They don’t have “taste buds” as in vertebrates, but they do have plenty of receptors that allow them to taste. Keep in mind that generally, the taste and smell sensations are tightly-linked in insects (but it varies: bees smell much more than they taste, for example). Note that I’m basing this answer mostly onDrosophila, the most studied insect, but it should be applicable (with variations) to other insects.
All over the insect’s body are hairs, most often concentrated on the legs and wing margins. These are all taste hairs and taste pegs, and it’s where most of the tasting is done: it’s why a fly will walk on your food, for example.
The maxillary palps (the segments of the maxilla, one of the mouthparts) contains basiconic sensillae, which are responsible for detecting sugar.
The antennae obviously have the most of the chemoreceptors, but most are exclusively for smelling. There are basiconic sensillae there, but they’re for detecting CO2, either by smell or by taste (they’re called the same because of the similar shape). They also smell out food. It’s worth noting that the proboscis (the “tongue”) also has taste hairs used for detecting CO2, but here’s the funny thing. CO2 detected by the antenna elicits an avoidance and alarm response (it means a vertebrate is around and about to eat the fly; mosquitoes have the opposite reaction, it means a blood meal is close by). But CO2 detected by the proboscis promotes an attraction response: it means fermentation is happening, which means that the food source is sugar-rich and very energetic, so it’s good.

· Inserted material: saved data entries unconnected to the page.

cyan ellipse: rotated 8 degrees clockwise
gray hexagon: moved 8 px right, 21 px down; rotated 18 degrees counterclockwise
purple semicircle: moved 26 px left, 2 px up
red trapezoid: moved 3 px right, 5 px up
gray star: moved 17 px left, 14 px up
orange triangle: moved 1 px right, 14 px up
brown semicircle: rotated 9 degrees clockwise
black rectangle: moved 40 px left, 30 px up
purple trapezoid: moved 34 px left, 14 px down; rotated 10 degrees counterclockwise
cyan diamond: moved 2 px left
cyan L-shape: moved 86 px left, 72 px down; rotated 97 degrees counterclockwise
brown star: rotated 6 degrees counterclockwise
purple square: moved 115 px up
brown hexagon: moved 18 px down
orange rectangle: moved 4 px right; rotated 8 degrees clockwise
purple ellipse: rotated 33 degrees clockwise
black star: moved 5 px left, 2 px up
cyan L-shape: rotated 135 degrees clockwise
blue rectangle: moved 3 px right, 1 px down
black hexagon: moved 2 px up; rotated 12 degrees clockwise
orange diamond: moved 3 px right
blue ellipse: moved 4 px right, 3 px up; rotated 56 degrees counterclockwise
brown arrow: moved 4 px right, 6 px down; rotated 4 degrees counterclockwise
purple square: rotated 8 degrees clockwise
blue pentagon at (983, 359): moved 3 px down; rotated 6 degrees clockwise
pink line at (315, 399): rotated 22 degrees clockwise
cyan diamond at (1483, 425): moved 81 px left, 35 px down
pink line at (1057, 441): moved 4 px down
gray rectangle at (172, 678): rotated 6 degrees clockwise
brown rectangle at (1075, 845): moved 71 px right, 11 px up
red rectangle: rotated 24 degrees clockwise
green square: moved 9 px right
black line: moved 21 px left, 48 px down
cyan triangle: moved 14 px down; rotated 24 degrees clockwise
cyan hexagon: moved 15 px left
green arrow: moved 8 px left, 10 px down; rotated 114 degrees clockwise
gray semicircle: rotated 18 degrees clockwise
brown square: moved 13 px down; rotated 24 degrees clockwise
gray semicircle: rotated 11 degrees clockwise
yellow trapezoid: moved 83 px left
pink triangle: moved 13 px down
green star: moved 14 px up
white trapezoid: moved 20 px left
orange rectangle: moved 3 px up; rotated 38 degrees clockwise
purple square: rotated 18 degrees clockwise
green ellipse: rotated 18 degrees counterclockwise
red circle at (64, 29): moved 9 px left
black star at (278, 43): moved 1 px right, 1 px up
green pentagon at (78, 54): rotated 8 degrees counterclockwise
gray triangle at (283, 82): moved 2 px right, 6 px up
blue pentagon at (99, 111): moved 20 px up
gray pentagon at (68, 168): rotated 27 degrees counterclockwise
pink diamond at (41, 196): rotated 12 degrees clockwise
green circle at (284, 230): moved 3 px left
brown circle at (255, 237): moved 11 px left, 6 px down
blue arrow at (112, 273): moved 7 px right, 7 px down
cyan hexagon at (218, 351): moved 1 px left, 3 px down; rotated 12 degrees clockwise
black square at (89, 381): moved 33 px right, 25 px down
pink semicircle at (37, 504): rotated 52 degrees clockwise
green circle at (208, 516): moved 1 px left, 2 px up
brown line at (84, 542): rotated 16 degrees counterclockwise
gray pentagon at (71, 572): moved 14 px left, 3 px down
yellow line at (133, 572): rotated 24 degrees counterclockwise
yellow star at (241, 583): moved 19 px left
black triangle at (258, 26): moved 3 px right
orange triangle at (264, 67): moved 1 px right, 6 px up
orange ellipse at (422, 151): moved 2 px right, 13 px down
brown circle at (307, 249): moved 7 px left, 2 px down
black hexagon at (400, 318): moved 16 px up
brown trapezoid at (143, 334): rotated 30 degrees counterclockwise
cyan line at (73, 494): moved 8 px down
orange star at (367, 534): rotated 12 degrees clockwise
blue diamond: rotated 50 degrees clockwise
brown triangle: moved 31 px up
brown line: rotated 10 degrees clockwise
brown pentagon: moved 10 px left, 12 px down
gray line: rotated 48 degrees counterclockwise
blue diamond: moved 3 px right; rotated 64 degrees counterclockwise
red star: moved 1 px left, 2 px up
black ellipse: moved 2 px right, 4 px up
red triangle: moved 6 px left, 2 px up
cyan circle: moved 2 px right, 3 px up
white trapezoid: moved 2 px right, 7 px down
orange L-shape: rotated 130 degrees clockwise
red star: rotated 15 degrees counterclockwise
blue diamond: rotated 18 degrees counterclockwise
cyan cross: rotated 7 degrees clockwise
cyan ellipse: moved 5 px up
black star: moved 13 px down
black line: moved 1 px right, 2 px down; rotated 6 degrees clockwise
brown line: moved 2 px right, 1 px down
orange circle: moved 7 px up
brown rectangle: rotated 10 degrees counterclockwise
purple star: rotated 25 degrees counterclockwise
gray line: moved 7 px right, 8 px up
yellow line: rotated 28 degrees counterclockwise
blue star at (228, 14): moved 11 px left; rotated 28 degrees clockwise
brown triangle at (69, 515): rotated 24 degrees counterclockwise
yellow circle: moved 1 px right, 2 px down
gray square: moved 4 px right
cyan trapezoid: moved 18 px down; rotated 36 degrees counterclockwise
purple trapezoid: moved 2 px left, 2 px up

There are also coeloconic sensillae in the antennae, responsible for detecting water (smell or taste, we don’t know) and smelling various food odours. (A third type of sensilla, the trichoid sensilla, is used for smelling pheromones; in moths, there’s plenty more of them, used for smelling plant volatiles, useful for finding the host plant).
Note that nowadays, we can also follow the sense organs using gene expression. The main gene family for tasting is called the Gr family, and members of it are expressed in the tarsi (last leg segments), in the proboscis, in the cibarial organs (the “mouth”) and the antennae.